Saved entries:
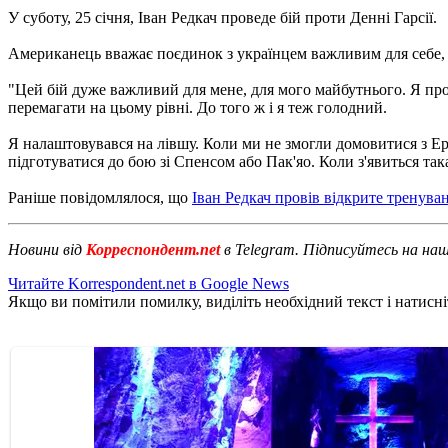
У суботу, 25 січня, Іван Редкач проведе бій проти Денні Гарсії.
Американець вважає поєдинок з українцем важливим для себе, а
"Цей бій дуже важливий для мене, для мого майбутнього. Я пров
перемагати на цьому рівні. До того ж і я теж голодний.
Я налаштовувався на лівшу. Коли ми не змогли домовитися з Ер
підготуватися до бою зі Спенсом або Пак'яо. Коли з'явиться так
Раніше повідомлялося, що
Іван Редкач провів відкрите тренува
Новини від
Корреспондент.net
в Telegram. Підписуйтесь на на
Читайте Korrespondent.net в Google News
Якщо ви помітили помилку, виділіть необхідний текст і натисніт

- **What you have to do**
Set down the entries above word for word, but drop any image.

- **Response for this exercise**
У суботу, 25 січня, Іван Редкач проведе бій проти Денні Гарсії.
Американець вважає поєдинок з українцем важливим для себе, а
"Цей бій дуже важливий для мене, для мого майбутнього. Я пров
перемагати на цьому рівні. До того ж і я теж голодний.
Я налаштовувався на лівшу. Коли ми не змогли домовитися з Ер
підготуватися до бою зі Спенсом або Пак'яо. Коли з'явиться так
Раніше повідомлялося, що
Іван Редкач провів відкрите тренува
Новини від
Корреспондент.net
в Telegram. Підписуйтесь на на
Читайте Korrespondent.net в Google News
Якщо ви помітили помилку, виділіть необхідний текст і натисніт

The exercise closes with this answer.